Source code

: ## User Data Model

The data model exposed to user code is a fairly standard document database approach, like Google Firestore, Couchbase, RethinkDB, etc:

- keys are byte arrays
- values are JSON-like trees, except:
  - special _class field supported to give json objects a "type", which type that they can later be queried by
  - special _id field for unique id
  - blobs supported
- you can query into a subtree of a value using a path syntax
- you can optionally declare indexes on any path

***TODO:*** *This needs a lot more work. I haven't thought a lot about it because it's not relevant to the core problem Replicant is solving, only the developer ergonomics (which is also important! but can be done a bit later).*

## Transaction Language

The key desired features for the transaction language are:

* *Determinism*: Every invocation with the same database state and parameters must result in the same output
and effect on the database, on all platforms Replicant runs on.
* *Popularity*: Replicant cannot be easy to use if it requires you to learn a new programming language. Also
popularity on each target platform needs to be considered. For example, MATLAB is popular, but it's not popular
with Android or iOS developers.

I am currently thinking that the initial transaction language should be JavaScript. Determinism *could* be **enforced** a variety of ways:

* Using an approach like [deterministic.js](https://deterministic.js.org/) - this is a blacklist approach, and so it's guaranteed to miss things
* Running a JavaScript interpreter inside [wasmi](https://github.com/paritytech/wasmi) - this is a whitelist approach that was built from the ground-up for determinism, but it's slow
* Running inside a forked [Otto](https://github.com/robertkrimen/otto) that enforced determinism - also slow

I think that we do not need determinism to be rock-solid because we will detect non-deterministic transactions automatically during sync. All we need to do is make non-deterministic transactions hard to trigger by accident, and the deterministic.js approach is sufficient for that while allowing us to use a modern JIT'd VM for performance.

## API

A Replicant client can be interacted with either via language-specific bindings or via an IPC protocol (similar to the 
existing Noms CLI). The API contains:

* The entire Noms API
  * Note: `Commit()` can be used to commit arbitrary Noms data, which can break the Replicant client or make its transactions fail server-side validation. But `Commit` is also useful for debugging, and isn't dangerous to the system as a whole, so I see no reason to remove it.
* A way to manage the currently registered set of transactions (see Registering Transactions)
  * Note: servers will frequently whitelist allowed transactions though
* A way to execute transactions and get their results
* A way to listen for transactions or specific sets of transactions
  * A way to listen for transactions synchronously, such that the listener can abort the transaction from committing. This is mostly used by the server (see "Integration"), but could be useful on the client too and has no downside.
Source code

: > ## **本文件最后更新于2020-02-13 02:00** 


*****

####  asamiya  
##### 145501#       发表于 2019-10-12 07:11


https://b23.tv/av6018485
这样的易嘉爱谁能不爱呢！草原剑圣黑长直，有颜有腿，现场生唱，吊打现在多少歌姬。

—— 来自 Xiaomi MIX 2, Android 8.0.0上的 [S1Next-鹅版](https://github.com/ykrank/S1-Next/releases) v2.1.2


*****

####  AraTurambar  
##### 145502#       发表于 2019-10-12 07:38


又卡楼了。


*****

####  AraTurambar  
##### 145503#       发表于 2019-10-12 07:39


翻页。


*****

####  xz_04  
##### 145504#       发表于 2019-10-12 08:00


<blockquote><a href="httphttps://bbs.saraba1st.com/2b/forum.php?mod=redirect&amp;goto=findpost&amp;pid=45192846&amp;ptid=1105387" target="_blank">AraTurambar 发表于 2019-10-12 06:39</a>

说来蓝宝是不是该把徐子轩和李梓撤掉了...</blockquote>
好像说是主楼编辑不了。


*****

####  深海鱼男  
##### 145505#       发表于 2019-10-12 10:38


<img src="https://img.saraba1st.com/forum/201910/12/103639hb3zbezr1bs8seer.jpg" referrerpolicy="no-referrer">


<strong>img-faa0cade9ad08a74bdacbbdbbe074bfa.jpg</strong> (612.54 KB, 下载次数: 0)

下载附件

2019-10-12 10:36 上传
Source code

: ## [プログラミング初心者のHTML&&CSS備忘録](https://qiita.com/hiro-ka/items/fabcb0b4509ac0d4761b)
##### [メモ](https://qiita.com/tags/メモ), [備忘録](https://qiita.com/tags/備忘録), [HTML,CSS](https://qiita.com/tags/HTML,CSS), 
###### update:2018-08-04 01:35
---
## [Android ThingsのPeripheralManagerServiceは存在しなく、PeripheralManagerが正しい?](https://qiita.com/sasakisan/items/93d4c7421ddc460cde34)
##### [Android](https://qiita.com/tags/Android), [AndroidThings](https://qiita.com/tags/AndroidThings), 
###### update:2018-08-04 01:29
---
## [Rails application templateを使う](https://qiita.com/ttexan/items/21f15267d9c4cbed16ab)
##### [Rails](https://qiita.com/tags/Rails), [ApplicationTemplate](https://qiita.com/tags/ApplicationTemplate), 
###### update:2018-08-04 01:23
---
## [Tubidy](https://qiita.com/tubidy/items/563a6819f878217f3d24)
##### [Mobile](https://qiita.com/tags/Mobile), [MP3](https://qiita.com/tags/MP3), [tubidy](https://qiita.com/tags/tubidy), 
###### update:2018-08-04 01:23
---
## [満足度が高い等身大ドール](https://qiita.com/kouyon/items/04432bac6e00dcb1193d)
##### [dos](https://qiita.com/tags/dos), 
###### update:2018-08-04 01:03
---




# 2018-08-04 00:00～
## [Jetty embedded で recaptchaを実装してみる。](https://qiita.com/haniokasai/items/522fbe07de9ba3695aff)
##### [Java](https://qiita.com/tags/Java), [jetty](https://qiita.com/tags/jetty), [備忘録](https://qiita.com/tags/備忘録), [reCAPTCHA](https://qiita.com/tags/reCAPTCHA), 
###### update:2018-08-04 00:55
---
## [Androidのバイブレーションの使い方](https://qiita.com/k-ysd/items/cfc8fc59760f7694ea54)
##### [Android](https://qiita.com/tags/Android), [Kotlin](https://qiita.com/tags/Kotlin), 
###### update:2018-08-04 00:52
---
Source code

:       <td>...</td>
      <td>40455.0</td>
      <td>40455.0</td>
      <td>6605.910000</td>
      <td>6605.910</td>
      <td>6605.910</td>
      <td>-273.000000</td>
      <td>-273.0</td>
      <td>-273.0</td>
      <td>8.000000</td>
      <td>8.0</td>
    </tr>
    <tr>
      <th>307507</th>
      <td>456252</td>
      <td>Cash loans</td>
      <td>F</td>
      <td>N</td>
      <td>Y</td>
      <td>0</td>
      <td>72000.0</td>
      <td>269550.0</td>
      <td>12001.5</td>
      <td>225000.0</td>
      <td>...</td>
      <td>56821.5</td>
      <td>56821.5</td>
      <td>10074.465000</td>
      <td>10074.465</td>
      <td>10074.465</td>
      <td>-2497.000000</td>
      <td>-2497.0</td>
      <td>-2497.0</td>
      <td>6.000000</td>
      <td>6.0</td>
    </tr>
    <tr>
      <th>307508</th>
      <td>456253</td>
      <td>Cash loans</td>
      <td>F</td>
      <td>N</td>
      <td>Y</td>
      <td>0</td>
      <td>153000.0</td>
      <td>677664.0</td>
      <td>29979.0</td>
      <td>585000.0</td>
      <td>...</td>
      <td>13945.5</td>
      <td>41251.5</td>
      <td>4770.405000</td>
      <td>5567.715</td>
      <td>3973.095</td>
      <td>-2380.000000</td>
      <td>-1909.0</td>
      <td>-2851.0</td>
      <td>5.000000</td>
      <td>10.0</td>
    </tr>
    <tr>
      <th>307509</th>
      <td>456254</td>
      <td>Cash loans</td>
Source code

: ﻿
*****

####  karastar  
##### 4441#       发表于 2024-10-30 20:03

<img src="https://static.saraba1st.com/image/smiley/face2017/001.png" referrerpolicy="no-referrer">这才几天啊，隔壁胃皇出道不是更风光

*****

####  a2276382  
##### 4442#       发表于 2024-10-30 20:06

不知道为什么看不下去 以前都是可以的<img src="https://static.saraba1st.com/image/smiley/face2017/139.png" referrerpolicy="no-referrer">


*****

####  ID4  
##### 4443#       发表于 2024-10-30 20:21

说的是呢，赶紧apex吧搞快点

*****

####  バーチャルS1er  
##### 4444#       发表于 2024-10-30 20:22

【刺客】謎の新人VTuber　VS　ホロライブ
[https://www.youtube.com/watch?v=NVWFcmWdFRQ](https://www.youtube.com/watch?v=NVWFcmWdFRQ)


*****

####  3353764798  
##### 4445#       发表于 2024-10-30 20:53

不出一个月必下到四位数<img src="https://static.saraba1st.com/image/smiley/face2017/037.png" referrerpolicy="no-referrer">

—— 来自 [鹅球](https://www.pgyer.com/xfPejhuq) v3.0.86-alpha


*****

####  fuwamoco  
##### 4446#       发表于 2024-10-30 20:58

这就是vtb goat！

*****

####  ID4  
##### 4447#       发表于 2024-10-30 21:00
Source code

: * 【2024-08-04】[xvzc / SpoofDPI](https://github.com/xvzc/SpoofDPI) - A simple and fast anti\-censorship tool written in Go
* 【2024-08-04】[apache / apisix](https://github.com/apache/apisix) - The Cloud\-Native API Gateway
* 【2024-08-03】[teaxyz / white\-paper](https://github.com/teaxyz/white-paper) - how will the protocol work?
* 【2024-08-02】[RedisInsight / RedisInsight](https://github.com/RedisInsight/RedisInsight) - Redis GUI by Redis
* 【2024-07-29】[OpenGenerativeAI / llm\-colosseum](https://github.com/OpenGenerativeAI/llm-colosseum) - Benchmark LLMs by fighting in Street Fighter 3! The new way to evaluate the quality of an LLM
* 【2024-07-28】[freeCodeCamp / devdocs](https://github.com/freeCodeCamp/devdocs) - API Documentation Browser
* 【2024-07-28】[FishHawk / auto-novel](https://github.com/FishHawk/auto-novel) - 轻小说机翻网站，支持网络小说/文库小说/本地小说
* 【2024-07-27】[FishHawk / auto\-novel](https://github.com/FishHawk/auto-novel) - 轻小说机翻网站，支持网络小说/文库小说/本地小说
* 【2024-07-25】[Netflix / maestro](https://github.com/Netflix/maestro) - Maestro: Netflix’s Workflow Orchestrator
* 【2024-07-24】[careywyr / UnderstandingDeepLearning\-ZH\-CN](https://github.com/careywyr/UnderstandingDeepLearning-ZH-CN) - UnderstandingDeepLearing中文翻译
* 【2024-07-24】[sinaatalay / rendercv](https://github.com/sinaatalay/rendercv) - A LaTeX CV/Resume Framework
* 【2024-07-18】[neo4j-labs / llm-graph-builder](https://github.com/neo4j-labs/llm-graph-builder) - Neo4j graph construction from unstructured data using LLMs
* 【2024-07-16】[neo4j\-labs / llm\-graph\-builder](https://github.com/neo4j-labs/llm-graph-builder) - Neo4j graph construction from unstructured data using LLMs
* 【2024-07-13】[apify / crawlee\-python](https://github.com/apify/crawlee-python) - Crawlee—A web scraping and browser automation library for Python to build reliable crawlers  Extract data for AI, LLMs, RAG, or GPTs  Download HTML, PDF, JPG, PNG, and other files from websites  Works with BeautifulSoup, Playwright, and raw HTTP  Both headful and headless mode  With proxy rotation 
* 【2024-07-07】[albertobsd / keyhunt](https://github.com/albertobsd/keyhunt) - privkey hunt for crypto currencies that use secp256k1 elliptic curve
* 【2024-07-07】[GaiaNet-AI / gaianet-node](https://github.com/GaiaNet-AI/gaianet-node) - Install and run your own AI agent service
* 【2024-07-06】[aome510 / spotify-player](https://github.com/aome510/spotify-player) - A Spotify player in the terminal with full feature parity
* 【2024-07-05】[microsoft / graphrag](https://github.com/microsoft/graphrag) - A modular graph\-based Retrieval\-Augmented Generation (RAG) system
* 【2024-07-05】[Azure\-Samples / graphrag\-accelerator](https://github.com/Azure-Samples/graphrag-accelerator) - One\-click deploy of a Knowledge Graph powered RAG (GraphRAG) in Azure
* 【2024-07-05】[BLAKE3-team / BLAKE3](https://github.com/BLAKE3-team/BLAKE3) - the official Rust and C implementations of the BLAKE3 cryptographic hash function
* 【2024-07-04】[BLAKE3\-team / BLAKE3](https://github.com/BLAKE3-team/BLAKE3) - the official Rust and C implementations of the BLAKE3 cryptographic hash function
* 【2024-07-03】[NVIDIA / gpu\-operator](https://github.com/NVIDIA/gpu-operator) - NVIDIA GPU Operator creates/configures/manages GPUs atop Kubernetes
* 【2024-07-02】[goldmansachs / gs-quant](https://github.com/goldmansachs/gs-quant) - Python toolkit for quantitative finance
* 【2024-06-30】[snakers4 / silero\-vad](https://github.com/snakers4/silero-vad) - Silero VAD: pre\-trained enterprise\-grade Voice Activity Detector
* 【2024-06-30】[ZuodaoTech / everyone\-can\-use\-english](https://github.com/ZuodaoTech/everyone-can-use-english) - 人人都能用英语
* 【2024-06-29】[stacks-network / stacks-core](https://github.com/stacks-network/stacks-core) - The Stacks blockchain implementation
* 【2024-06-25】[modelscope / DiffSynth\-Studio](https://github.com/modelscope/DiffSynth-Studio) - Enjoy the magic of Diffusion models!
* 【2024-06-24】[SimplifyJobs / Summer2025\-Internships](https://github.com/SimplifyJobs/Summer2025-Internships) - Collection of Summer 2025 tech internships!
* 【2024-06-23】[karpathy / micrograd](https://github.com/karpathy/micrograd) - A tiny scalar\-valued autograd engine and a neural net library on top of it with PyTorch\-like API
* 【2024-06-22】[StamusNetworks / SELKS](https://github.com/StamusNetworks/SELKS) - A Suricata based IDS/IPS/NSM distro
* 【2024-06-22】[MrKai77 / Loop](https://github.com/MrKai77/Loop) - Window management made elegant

------------------------------------------------------------

### EXERCISE DIRECTIONS:
Although the records may continue, retype only the lines from the first one through the one containing "I am currently", exactly as they appear.

### EXERCISE RESPONSE:
Source code

: ## User Data Model

The data model exposed to user code is a fairly standard document database approach, like Google Firestore, Couchbase, RethinkDB, etc:

- keys are byte arrays
- values are JSON-like trees, except:
  - special _class field supported to give json objects a "type", which type that they can later be queried by
  - special _id field for unique id
  - blobs supported
- you can query into a subtree of a value using a path syntax
- you can optionally declare indexes on any path

***TODO:*** *This needs a lot more work. I haven't thought a lot about it because it's not relevant to the core problem Replicant is solving, only the developer ergonomics (which is also important! but can be done a bit later).*

## Transaction Language

The key desired features for the transaction language are:

* *Determinism*: Every invocation with the same database state and parameters must result in the same output
and effect on the database, on all platforms Replicant runs on.
* *Popularity*: Replicant cannot be easy to use if it requires you to learn a new programming language. Also
popularity on each target platform needs to be considered. For example, MATLAB is popular, but it's not popular
with Android or iOS developers.

I am currently thinking that the initial transaction language should be JavaScript. Determinism *could* be **enforced** a variety of ways:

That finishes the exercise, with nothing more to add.